Geomagnetically Induced Currents In The Swiss Transmission Network
Strong solar storms causing geomagnetic disturbances (GMD) are capable of disrupting power grid operation through electromagnetic interaction. Specifically, GMDs can induce quasi-DC currents in the neutral windings of transformers that saturate the iron cores and lead to increased excitation current and reactive power demand: if this phenomenon is sufficiently strong and widespread it will cause a generalized decrease in bus voltages, a diminishment of the voltage stability margin and, in the worst case, a system blackout.
One notable occurrence of such an event took place in North America in March 1989, when the Hydro Quebec system was brought to collapse, leaving more than six million people without power for nine hours. Although such phenomena are in general more pronounced for high latitudes,
it cannot always be excluded a priori that similar events might not take place for example in continental Europe. Understanding, evaluating and if necessary mitigating the effects of GMD on bulk power systems is therefore important for improving overall system reliability.
The work performed in the framework of the project reviews the GMD physical process and its influence on power systems, describes some notable occurrences of related events worldwide, illustrates the countermeasures which have been formulated based on utilities’ industrial experience and assesses the effects that such phenomena could have on the Swiss Transmission Network. For the latter it is found that the risk posed by GMDs is low since their associated intensity is relatively contained and would thus not impair overall system operation.
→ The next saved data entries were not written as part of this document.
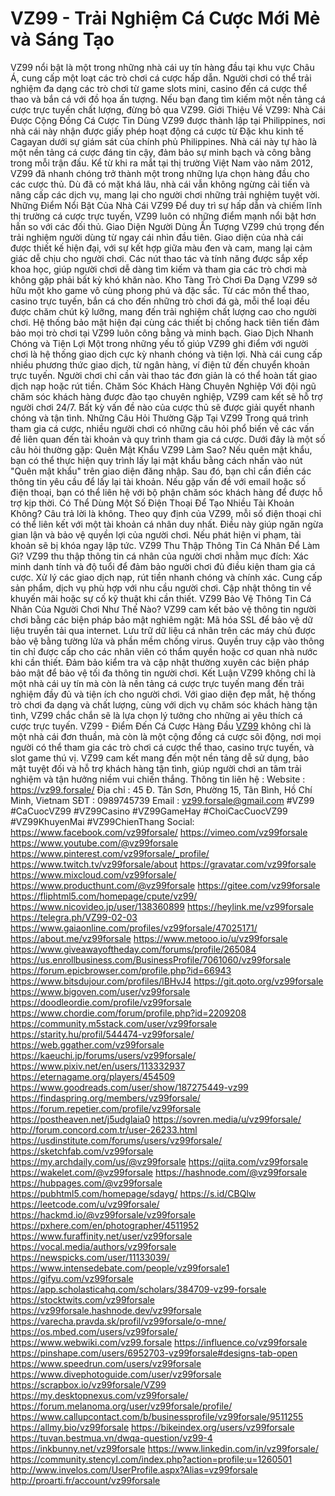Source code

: # VZ99 - Trải Nghiệm Cá Cược Mới Mẻ và Sáng Tạo
VZ99 nổi bật là một trong những nhà cái uy tín hàng đầu tại khu vực Châu Á, cung cấp một loạt các trò chơi cá cược hấp dẫn. Người chơi có thể trải nghiệm đa dạng các trò chơi từ game slots mini, casino đến cá cược thể thao và bắn cá với đồ họa ấn tượng. Nếu bạn đang tìm kiếm một nền tảng cá cược trực tuyến chất lượng, đừng bỏ qua VZ99.
Giới Thiệu Về VZ99: Nhà Cái Được Cộng Đồng Cá Cược Tin Dùng
VZ99 được thành lập tại Philippines, nơi nhà cái này nhận được giấy phép hoạt động cá cược từ Đặc khu kinh tế Cagayan dưới sự giám sát của chính phủ Philippines. Nhà cái này tự hào là một nền tảng cá cược đáng tin cậy, đảm bảo sự minh bạch và công bằng trong mỗi trận đấu.
Kể từ khi ra mắt tại thị trường Việt Nam vào năm 2012, VZ99 đã nhanh chóng trở thành một trong những lựa chọn hàng đầu cho các cược thủ. Dù đã có mặt khá lâu, nhà cái vẫn không ngừng cải tiến và nâng cấp các dịch vụ, mang lại cho người chơi những trải nghiệm tuyệt vời.
Những Điểm Nổi Bật Của Nhà Cái VZ99
Để duy trì sự hấp dẫn và chiếm lĩnh thị trường cá cược trực tuyến, VZ99 luôn có những điểm mạnh nổi bật hơn hẳn so với các đối thủ.
Giao Diện Người Dùng Ấn Tượng
VZ99 chú trọng đến trải nghiệm người dùng từ ngay cái nhìn đầu tiên. Giao diện của nhà cái được thiết kế hiện đại, với sự kết hợp giữa màu đen và cam, mang lại cảm giác dễ chịu cho người chơi. Các nút thao tác và tính năng được sắp xếp khoa học, giúp người chơi dễ dàng tìm kiếm và tham gia các trò chơi mà không gặp phải bất kỳ khó khăn nào.
Kho Tàng Trò Chơi Đa Dạng
VZ99 sở hữu một kho game vô cùng phong phú và đặc sắc. Từ các môn thể thao, casino trực tuyến, bắn cá cho đến những trò chơi đá gà, mỗi thể loại đều được chăm chút kỹ lưỡng, mang đến trải nghiệm chất lượng cao cho người chơi. Hệ thống bảo mật hiện đại cùng các thiết bị chống hack tiên tiến đảm bảo mọi trò chơi tại VZ99 luôn công bằng và minh bạch.
Giao Dịch Nhanh Chóng và Tiện Lợi
Một trong những yếu tố giúp VZ99 ghi điểm với người chơi là hệ thống giao dịch cực kỳ nhanh chóng và tiện lợi. Nhà cái cung cấp nhiều phương thức giao dịch, từ ngân hàng, ví điện tử đến chuyển khoản trực tuyến. Người chơi chỉ cần vài thao tác đơn giản là có thể hoàn tất giao dịch nạp hoặc rút tiền.
Chăm Sóc Khách Hàng Chuyên Nghiệp
Với đội ngũ chăm sóc khách hàng được đào tạo chuyên nghiệp, VZ99 cam kết sẽ hỗ trợ người chơi 24/7. Bất kỳ vấn đề nào của cược thủ sẽ được giải quyết nhanh chóng và tận tình.
Những Câu Hỏi Thường Gặp Tại VZ99
Trong quá trình tham gia cá cược, nhiều người chơi có những câu hỏi phổ biến về các vấn đề liên quan đến tài khoản và quy trình tham gia cá cược. Dưới đây là một số câu hỏi thường gặp:
Quên Mật Khẩu VZ99 Làm Sao?
Nếu quên mật khẩu, bạn có thể thực hiện quy trình lấy lại mật khẩu bằng cách nhấn vào nút "Quên mật khẩu" trên giao diện đăng nhập. Sau đó, bạn chỉ cần điền các thông tin yêu cầu để lấy lại tài khoản. Nếu gặp vấn đề với email hoặc số điện thoại, bạn có thể liên hệ với bộ phận chăm sóc khách hàng để được hỗ trợ kịp thời.
Có Thể Dùng Một Số Điện Thoại Để Tạo Nhiều Tài Khoản Không?
Câu trả lời là không. Theo quy định của VZ99, mỗi số điện thoại chỉ có thể liên kết với một tài khoản cá nhân duy nhất. Điều này giúp ngăn ngừa gian lận và bảo vệ quyền lợi của người chơi. Nếu phát hiện vi phạm, tài khoản sẽ bị khóa ngay lập tức.
VZ99 Thu Thập Thông Tin Cá Nhân Để Làm Gì?
VZ99 thu thập thông tin cá nhân của người chơi nhằm mục đích:
Xác minh danh tính và độ tuổi để đảm bảo người chơi đủ điều kiện tham gia cá cược.
Xử lý các giao dịch nạp, rút tiền nhanh chóng và chính xác.
Cung cấp sản phẩm, dịch vụ phù hợp với nhu cầu người chơi.
Cập nhật thông tin về khuyến mãi hoặc sự cố kỹ thuật khi cần thiết.
VZ99 Bảo Vệ Thông Tin Cá Nhân Của Người Chơi Như Thế Nào?
VZ99 cam kết bảo vệ thông tin người chơi bằng các biện pháp bảo mật nghiêm ngặt:
Mã hóa SSL để bảo vệ dữ liệu truyền tải qua internet.
Lưu trữ dữ liệu cá nhân trên các máy chủ được bảo vệ bằng tường lửa và phần mềm chống virus.
Quyền truy cập vào thông tin chỉ được cấp cho các nhân viên có thẩm quyền hoặc cơ quan nhà nước khi cần thiết.
Đảm bảo kiểm tra và cập nhật thường xuyên các biện pháp bảo mật để bảo vệ tối đa thông tin người chơi.
Kết Luận
VZ99 không chỉ là một nhà cái uy tín mà còn là nền tảng cá cược trực tuyến mang đến trải nghiệm đầy đủ và tiện ích cho người chơi. Với giao diện đẹp mắt, hệ thống trò chơi đa dạng và chất lượng, cùng với dịch vụ chăm sóc khách hàng tận tình, VZ99 chắc chắn sẽ là lựa chọn lý tưởng cho những ai yêu thích cá cược trực tuyến.
VZ99 - Điểm Đến Cá Cược Hàng Đầu
[VZ99](https://vz99.forsale/) không chỉ là một nhà cái đơn thuần, mà còn là một cộng đồng cá cược sôi động, nơi mọi người có thể tham gia các trò chơi cá cược thể thao, casino trực tuyến, và slot game thú vị. VZ99 cam kết mang đến một nền tảng dễ sử dụng, bảo mật tuyệt đối và hỗ trợ khách hàng tận tình, giúp người chơi an tâm trải nghiệm và tận hưởng niềm vui chiến thắng.
Thông tin liên hệ :
Website : https://vz99.forsale/
Địa chỉ : 45 Đ. Tân Sơn, Phường 15, Tân Bình, Hồ Chí Minh, Vietnam
SĐT : 0989745739
Email : vz99.forsale@gmail.com
#VZ99 #CaCuocVZ99 #VZ99Casino #VZ99GameHay #ChoiCacCuocVZ99 #VZ99KhuyenMai #VZ99ChienThang
Social:
https://www.facebook.com/vz99forsale/
https://vimeo.com/vz99forsale
https://www.youtube.com/@vz99forsale
https://www.pinterest.com/vz99forsale/_profile/
https://www.twitch.tv/vz99forsale/about
https://gravatar.com/vz99forsale
https://www.mixcloud.com/vz99forsale/
https://www.producthunt.com/@vz99forsale
https://gitee.com/vz99forsale
https://fliphtml5.com/homepage/cpute/vz99/
https://www.nicovideo.jp/user/138360899
https://heylink.me/vz99forsale
https://telegra.ph/VZ99-02-03
https://www.gaiaonline.com/profiles/vz99forsale/47025171/
https://about.me/vz99forsale
https://www.metooo.io/u/vz99forsale
https://www.giveawayoftheday.com/forums/profile/265084
https://us.enrollbusiness.com/BusinessProfile/7061060/vz99forsale
https://forum.epicbrowser.com/profile.php?id=66943
https://www.bitsdujour.com/profiles/lBHvJ4
https://git.qoto.org/vz99forsale
https://www.bigoven.com/user/vz99forsale
https://doodleordie.com/profile/vz99forsale
https://www.chordie.com/forum/profile.php?id=2209208
https://community.m5stack.com/user/vz99forsale
https://starity.hu/profil/544474-vz99forsale/
https://web.ggather.com/vz99forsale
https://kaeuchi.jp/forums/users/vz99forsale/
https://www.pixiv.net/en/users/113332937
https://eternagame.org/players/454509
https://www.goodreads.com/user/show/187275449-vz99
https://findaspring.org/members/vz99forsale/
https://forum.repetier.com/profile/vz99forsale
https://postheaven.net/j5udglaia0
https://sovren.media/u/vz99forsale/
http://forum.concord.com.tr/user-26233.html
https://usdinstitute.com/forums/users/vz99forsale/
https://sketchfab.com/vz99forsale
https://my.archdaily.com/us/@vz99forsale
https://qiita.com/vz99forsale
https://wakelet.com/@vz99forsale
https://hashnode.com/@vz99forsale
https://hubpages.com/@vz99forsale
https://pubhtml5.com/homepage/sdayg/
https://s.id/CBQlw
https://leetcode.com/u/vz99forsale/
https://hackmd.io/@vz99forsale/vz99forsale
https://pxhere.com/en/photographer/4511952
https://www.furaffinity.net/user/vz99forsale
https://vocal.media/authors/vz99forsale
https://newspicks.com/user/11133039/
https://www.intensedebate.com/people/vz99forsale1
https://gifyu.com/vz99forsale
https://app.scholasticahq.com/scholars/384709-vz99-forsale
https://stocktwits.com/vz99forsale
https://vz99forsale.hashnode.dev/vz99forsale
https://varecha.pravda.sk/profil/vz99forsale/o-mne/
https://os.mbed.com/users/vz99forsale/
https://www.webwiki.com/vz99.forsale
https://influence.co/vz99forsale
https://pinshape.com/users/6952703-vz99forsale#designs-tab-open
https://www.speedrun.com/users/vz99forsale
https://www.divephotoguide.com/user/vz99forsale
https://scrapbox.io/vz99forsale/VZ99
https://my.desktopnexus.com/vz99forsale/
https://forum.melanoma.org/user/vz99forsale/profile/
https://www.callupcontact.com/b/businessprofile/vz99forsale/9511255
https://allmy.bio/vz99forsale
https://bikeindex.org/users/vz99forsale
https://tuvan.bestmua.vn/dwqa-question/vz99-4
https://inkbunny.net/vz99forsale
https://www.linkedin.com/in/vz99forsale/
https://community.stencyl.com/index.php?action=profile;u=1260501
http://www.invelos.com/UserProfile.aspx?Alias=vz99forsale
http://proarti.fr/account/vz99forsale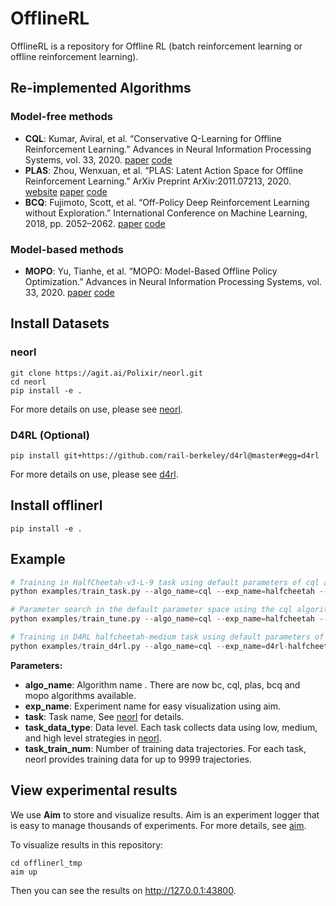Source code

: # OfflineRL 

OfflineRL is a repository for Offline RL (batch reinforcement learning or offline reinforcement learning).

## Re-implemented Algorithms
### Model-free methods
- **CQL**: Kumar, Aviral, et al. “Conservative Q-Learning for Offline Reinforcement Learning.” Advances in Neural Information Processing Systems, vol. 33, 2020. [paper](https://arxiv.org/abs/2006.04779) [code](https://github.com/aviralkumar2907/CQL)
- **PLAS**: Zhou, Wenxuan, et al. “PLAS: Latent Action Space for Offline Reinforcement Learning.” ArXiv Preprint ArXiv:2011.07213, 2020.
 [website](https://sites.google.com/view/latent-policy) [paper](https://arxiv.org/abs/2011.07213) [code](https://github.com/Wenxuan-Zhou/PLAS)
- **BCQ**: Fujimoto, Scott, et al. “Off-Policy Deep Reinforcement Learning without Exploration.” International Conference on Machine Learning, 2018, pp. 2052–2062. [paper](https://arxiv.org/abs/1812.02900) [code](https://github.com/sfujim/BCQ)
### Model-based methods
- **MOPO**: Yu, Tianhe, et al. “MOPO: Model-Based Offline Policy Optimization.” Advances in Neural Information Processing Systems, vol. 33, 2020. [paper](https://papers.nips.cc/paper/2020/hash/a322852ce0df73e204b7e67cbbef0d0a-Abstract.html) [code](https://github.com/tianheyu927/mopo)

## Install Datasets
### neorl

```shell
git clone https://agit.ai/Polixir/neorl.git
cd neorl
pip install -e .
```

For more details on use, please see [neorl](https://agit.ai/Polixir/neorl).

### D4RL (Optional)
```shell
pip install git+https://github.com/rail-berkeley/d4rl@master#egg=d4rl
```

For more details on use, please see [d4rl](https://github.com/rail-berkeley/d4rl).

## Install offlinerl

```shell
pip install -e .
```

## Example

```python
# Training in HalfCheetah-v3-L-9 task using default parameters of cql algorithm
python examples/train_task.py --algo_name=cql --exp_name=halfcheetah --task HalfCheetah-v3 --task_data_type low --task_train_num 99

# Parameter search in the default parameter space using the cql algorithm in the HalfCheetah-v3-L-9 task
python examples/train_tune.py --algo_name=cql --exp_name=halfcheetah --task HalfCheetah-v3 --task_data_type low --task_train_num 99

# Training in D4RL halfcheetah-medium task using default parameters of cql algorithm (D4RL need to be installed)
python examples/train_d4rl.py --algo_name=cql --exp_name=d4rl-halfcheetah-medium-cql --task d4rl-halfcheetah-medium-v0
```

**Parameters:**

- ​**algo_name**:  Algorithm name . There are now bc, cql, plas,  bcq and mopo algorithms available.
- ​**exp_name**:  Experiment name for easy visualization using aim.
- ​**task**: Task name, See [neorl](https://agit.ai/Polixir/neorl/wiki/Tasks) for details.
- ​**task_data_type**: Data level. Each task collects data using low, medium, and high level strategies in [neorl](https://agit.ai/Polixir/neorl).
- ​**task_train_num**:  Number of training data trajectories. For each task, neorl provides training data for up to 9999 trajectories.



## View experimental results
We use **Aim** to store and visualize results. Aim is an experiment logger that is easy to manage thousands of experiments. For more details, see [aim](https://github.com/aimhubio/aim). 

To visualize results in this repository:
```shell
cd offlinerl_tmp
aim up
```
Then you can see the results on http://127.0.0.1:43800.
The specific case of the Swiss Transmission Network was explicitly considered and numerically evaluated based on available data and employing techniques from the academic and industrial literature. On the basis of the conducted analysis it is reasonable to conclude that the overall risk posed by geomagnetic disturbances is low, since geomagnetically induced currents are seen to generate an additional reactive power demand (due to transformer saturation) that leads to a moderate decrease in bus voltages but that can be altogether sustained by the grid without system violations even for strong disturbances.